A contribuição de Sims para a ginecologia moderna é inegável, afinal, sem o espéculo não seria possível observar o colo do útero, fazer exames como o Papanicolau ou realizar procedimentos médicos como biópsias ou inserção de DIU, mas os seus métodos não deixam de causar consternação e horror. Não surpreende, portanto, que duas jovens da Universidade Técnica de Delft, nos Países Baixos, tenham desenvolvido um novo design de espéculo: o Lilium. Criado pela designer Ariadna Izcara Gual, como projeto de mestrado, em parceria com a investigadora Tamara Hoveling, o Lilium propõe uma alternativa menos invasiva e desconfortável ao espéculo metálico tradicional

Este novo modelo é feito de borracha TPV médica semi-flexível, que lhe confere a resistência mecânica necessária para suportar a pressão das paredes vaginais e, ao mesmo tempo, a flexibilidade para abrir as suas lâminas – ou "pétalas". O Lilium é composto por duas partes: a primeira consiste num exterior que parece formado por três pétalas – a imagem de uma flor tem como propósito causar conforto mental e familiaridade; e a segunda parte é um tubo usado para abrir suavemente as pétalas, fazendo lembrar um aplicador de tampão, permitindo inserção própria ou por um profissional de saúde – a inserção pela paciente pode ser útil em casos de ansiedade extrema ou stress pós-traumático. 

Novo espéculo, Lilium, visa conforto em exames ginecológicos nos Países Baixos Foto: DR

De acordo com as explicações de Ariadna Izcara Gual, disponíveis no site da universidade, o dispositivo melhora significativamente a experiência de utilização, como confirmado pelo feedback de oito participantes – questionadas sobre que design preferiam, o tradicional ou o Lilium, todas disseram preferir este último.
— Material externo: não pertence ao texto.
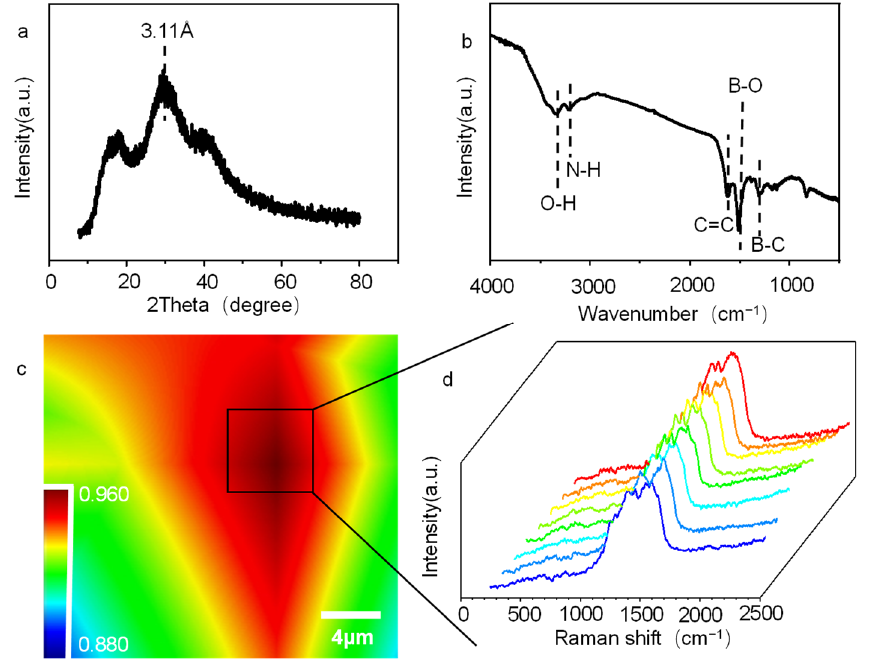
Figure 3. ( a ) XRD patterns of o-GQDs, ( b ) FT-IR patterns of o-GQDs, ( c ) High resolution microscope Raman image of c-GQDS (color indicates the ratio of peaks D to G), and ( d ) Typical Raman spectra in the box region of Figure 3d. the box region of Figure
A designer também procurou feedback junto de cinco enfermeiras e dois médicos. Estes, ainda de acordo com o site da universidade, testaram o Lilium num modelo pélvico de treino e referiram ser mais fácil visualizar o colo do útero. Estes profissionais de saúde deram o exemplo de mulheres com obesidade, que tendem a ter prolapso da parede vaginal, o que dificulta a visibilidade com os espéculos atuais – o design com três pétalas do Lilium resolve este problema, dizem. Além disso, com o espéculo tradicional, os profissionais de saúde precisam, por vezes, de usar os dedos para abrir ligeiramente as paredes vaginais e proporcionar mais conforto à paciente, mas com o Lilium, isso não foi necessário.

A Universidade Técnica de Delft refere ainda que o Lilium foi concebido com preocupações ambientais em mente, podendo ser desinfetado, esterilizado e reutilizado de forma segura e rápida, uma vez que é composto apenas por dois componentes. 

Resta saber agora se a designer e a investigadora conseguem obter os apoios necessários para desenvolver e comercializar o Lilium. De resto, quem já teve uma má experiência com um espéculo tradicional, não pode deixar de desejar que assim seja.